Before Mrs. Sharp had turned one page of her truly voluminous thoughts about her son, a sharp click awoke the front-door lock, and a steady and well-jointed step made creaks on the old oak staircase. Mrs. Sharp drew back from her meditative vigil, and trimmed her little curls aright.

"Miranda, I have some work to do to-night," said Mr. Sharp, in his quiet even voice; "and I thought it better to come up and tell you, so that you need not expect me again. Just have the fire in the office lighted. I can work better there than I can upstairs; and I find the evenings damp, although the long cold winter is gone at last. If I should ring about ten o'clock it will be for a cup of coffee. If I do not ring then, send everybody to bed. And do not expect me until you see me."

"Certainly, Luke, I quite understand," answered Mrs. Sharp, having been for years accustomed to such arrangements; "but, my dear, before you begin, can you spare me five minutes, for a little conversation?"

"Of course I can, Miranda!
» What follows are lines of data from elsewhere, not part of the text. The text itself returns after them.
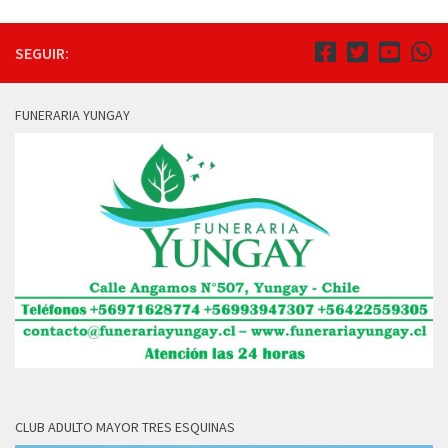
SEGUIR:
FUNERARIA YUNGAY
CLUB ADULTO MAYOR TRES ESQUINAS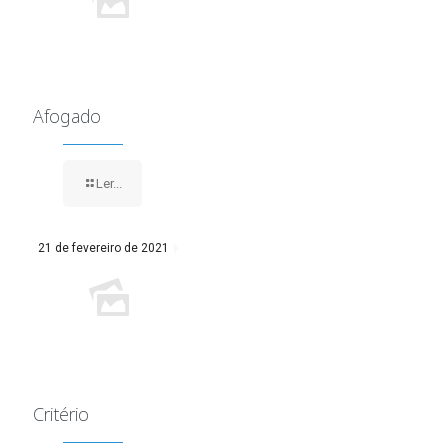
Afogado
Ler...
21 de fevereiro de 2021
Critério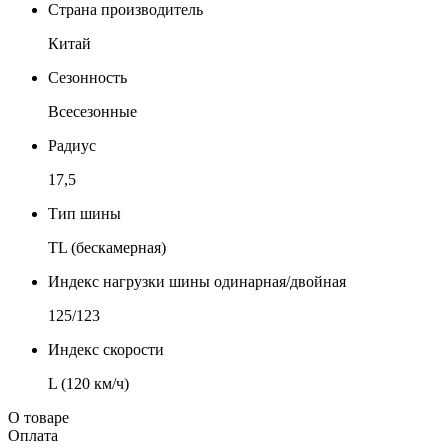
Страна производитель
Китай
Сезонность
Всесезонные
Радиус
17,5
Тип шины
TL (бескамерная)
Индекс нагрузки шины одинарная/двойная
125/123
Индекс скорости
L (120 км/ч)
О товаре
Оплата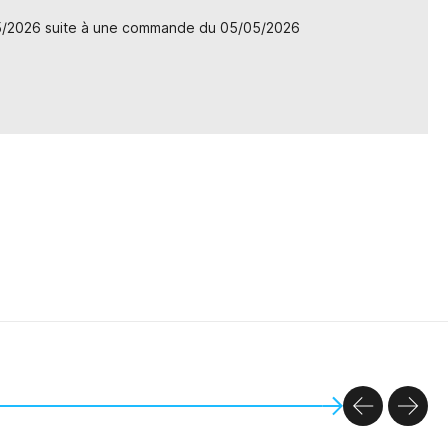
05/2026 suite à une commande du 05/05/2026
PREVIOU
NEX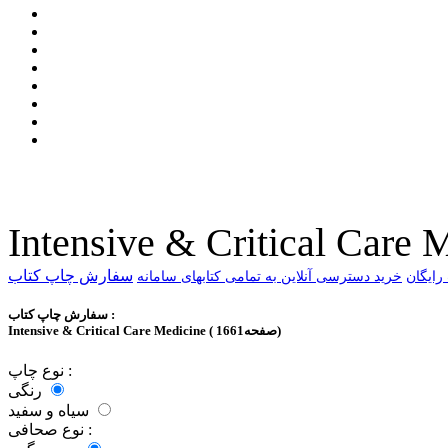
Intensive & Critical Care 
سفارش چاپ کتاب
خرید دسترسی آنلاین به تمامی کتابهای سامانه
سفارش چاپ کتاب :
Intensive & Critical Care Medicine ( 1661صفحه)
نوع چاپ :
رنگی
سیاه و سفید
نوع صحافی :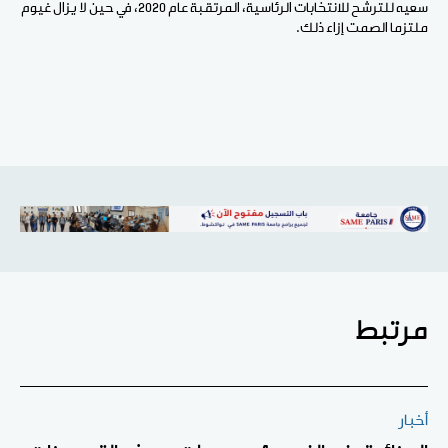
سعيه للترشح للانتخابات الرئاسية، المرتقبة عام 2020، في حين لا يزال غيوم
ملتزما الصمت إزاء ذلك.
مرتبط
أخبار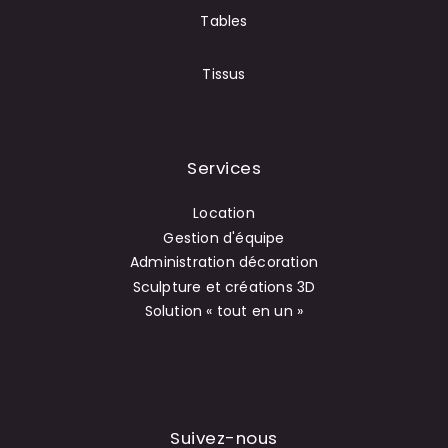
Tables
Tissus
Services
Location
Gestion d'équipe
Administration décoration
Sculpture et créations 3D
Solution « tout en un »
Suivez-nous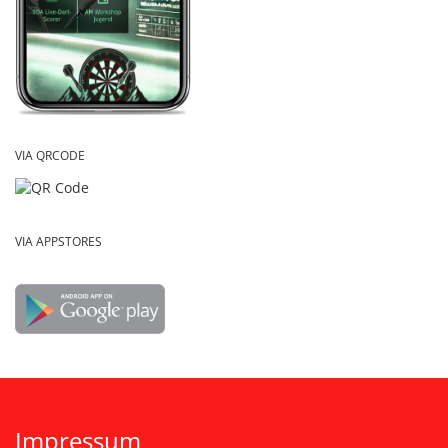
VIA QRCODE
VIA APPSTORES
Impressum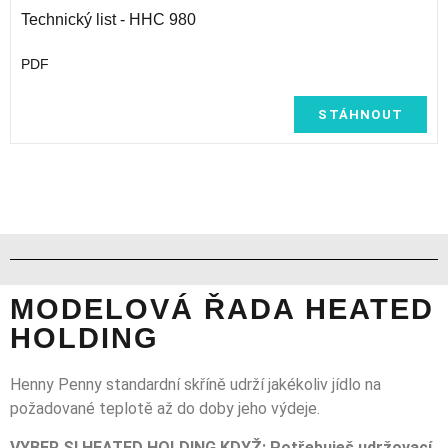
Technický list - HHC 980
PDF
STÁHNOUT
MODELOVÁ ŘADA HEATED
HOLDING
Henny Penny standardní skříně udrží jakékoliv jídlo na
požadované teplotě až do doby jeho výdeje.
VYBER SI HEATED HOLDING KDYŽ: Potřebuješ udržovací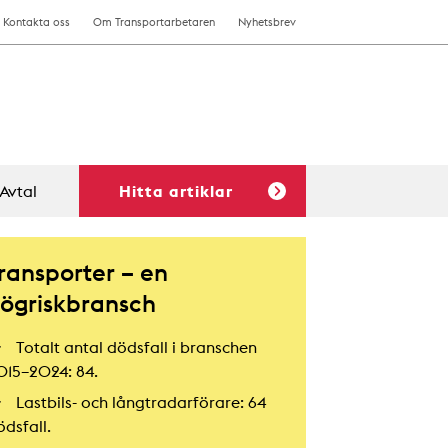
Kontakta oss
Om Transportarbetaren
Nyhetsbrev
Avtal
Hitta artiklar
ransporter – en
ögriskbransch
Totalt antal dödsfall i branschen
015–2024: 84.
Lastbils- och långtradarförare: 64
ödsfall.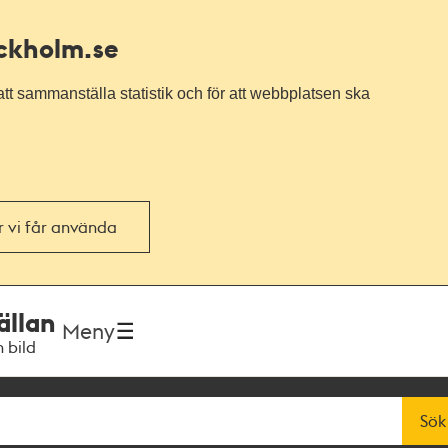
ockholm.se
tt sammanställa statistik och för att webbplatsen ska
or vi får använda
ällan
Meny
h bild
Sök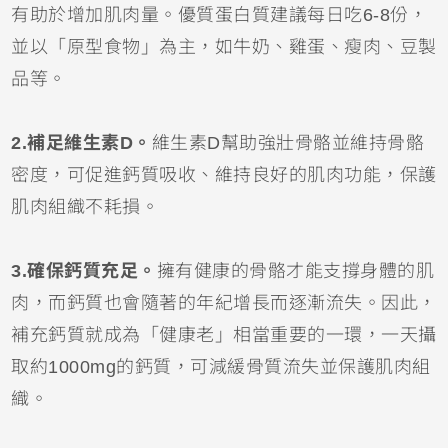
有助於增加肌肉量。優質蛋白質建議每日吃6-8份，
並以「原型食物」為主，如牛奶、雞蛋、瘦肉、豆製
品等。
2.補足維生素D。
維生素D幫助強壯骨骼並維持骨骼
密度，可促進鈣質吸收、維持良好的肌肉功能，保護
肌肉組織不耗損。
3.確保鈣質充足。
擁有健康的骨骼才能支撐身體的肌
肉，而鈣質也會隨著的年紀增長而逐漸流失。因此，
補充鈣質就成為「健康老」相當重要的一環，一天攝
取約1000mg的鈣質，可減緩骨質流失並保護肌肉組
織。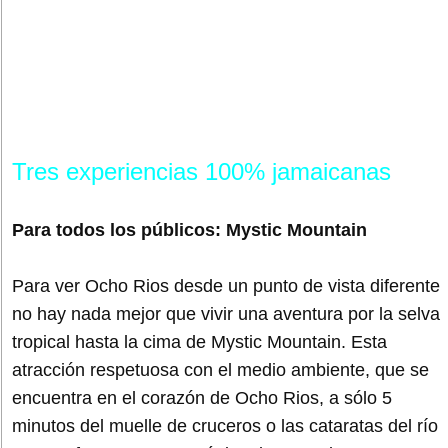
Tres experiencias 100% jamaicanas
Para todos los públicos: Mystic Mountain
Para ver Ocho Rios desde un punto de vista diferente
no hay nada mejor que vivir una aventura por la selva
tropical hasta la cima de Mystic Mountain. Esta
atracción respetuosa con el medio ambiente, que se
encuentra en el corazón de Ocho Rios, a sólo 5
minutos del muelle de cruceros o las cataratas del río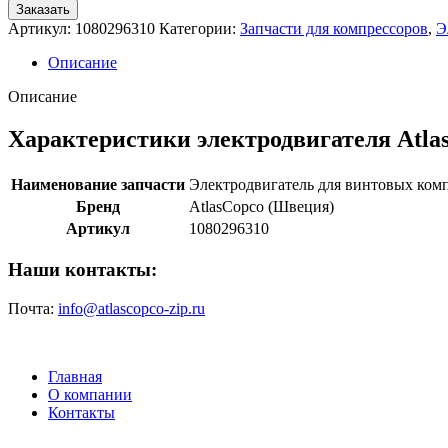
Заказать
Артикул:
1080296310
Категории:
Запчасти для компрессоров
,
Э
Описание
Описание
Характеристики электродвигателя Atla
Наименование запчасти
Электродвигатель для винтовых ком
Бренд
AtlasCopco (Швеция)
Артикул
1080296310
Наши контакты:
Почта:
info@atlascopco-zip.ru
Главная
О компании
Контакты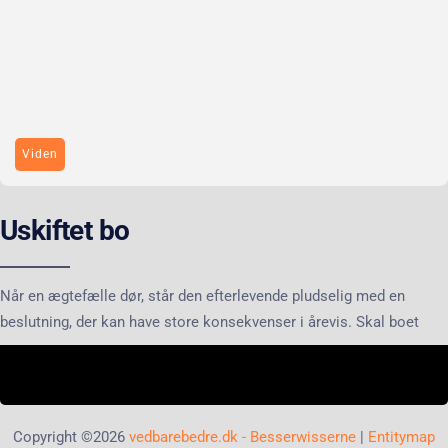
Viden
Uskiftet bo
Når en ægtefælle dør, står den efterlevende pludselig med en
beslutning, der kan have store konsekvenser i årevis. Skal boet
Copyright ©2026
vedbarebedre.dk - Besserwisserne
|
Entitymap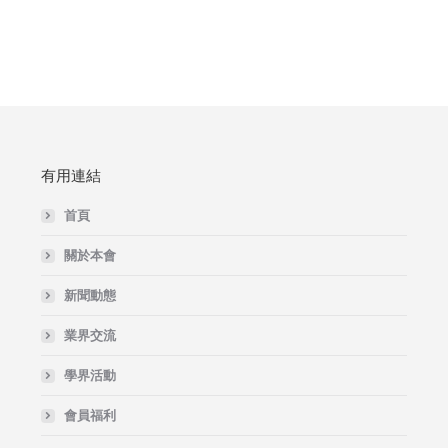
有用連結
首頁
關於本會
新聞動態
業界交流
學界活動
會員福利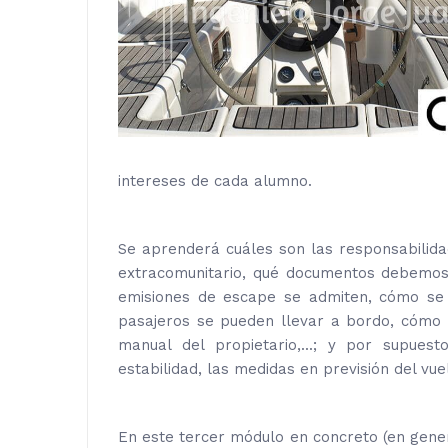
intereses de cada alumno.
Se aprenderá cuáles son las responsabilida
extracomunitario, qué documentos debemos 
emisiones de escape se admiten, cómo se mi
pasajeros se pueden llevar a bordo, cómo 
manual del propietario,...; y por supuest
estabilidad, las medidas en previsión del vu
En este tercer módulo en concreto (en genera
I am always at your service."

Mrs. Sharp thought to herself that this was a slight exaggeration. Still on the whole she had little to complain of. Mr. Sharp always remembered the time when he cast sad distant eyes at her, Miranda Piper,—more enchanting than a will-case, more highly cherished than the deed-box of an Earl. Nothing but impudence had enabled him to marry her; thereby his impudence was exhausted in that one direction, and he ever remained polite to her.

"Then, Luke, will you just take your favourite chair, and answer me only one question?" As she said these words, Mrs. Sharp took care to set the chair so that she could get the last gleam of sunset on her dear lord's face. Her husband thoroughly understood all this, and accepted the situation.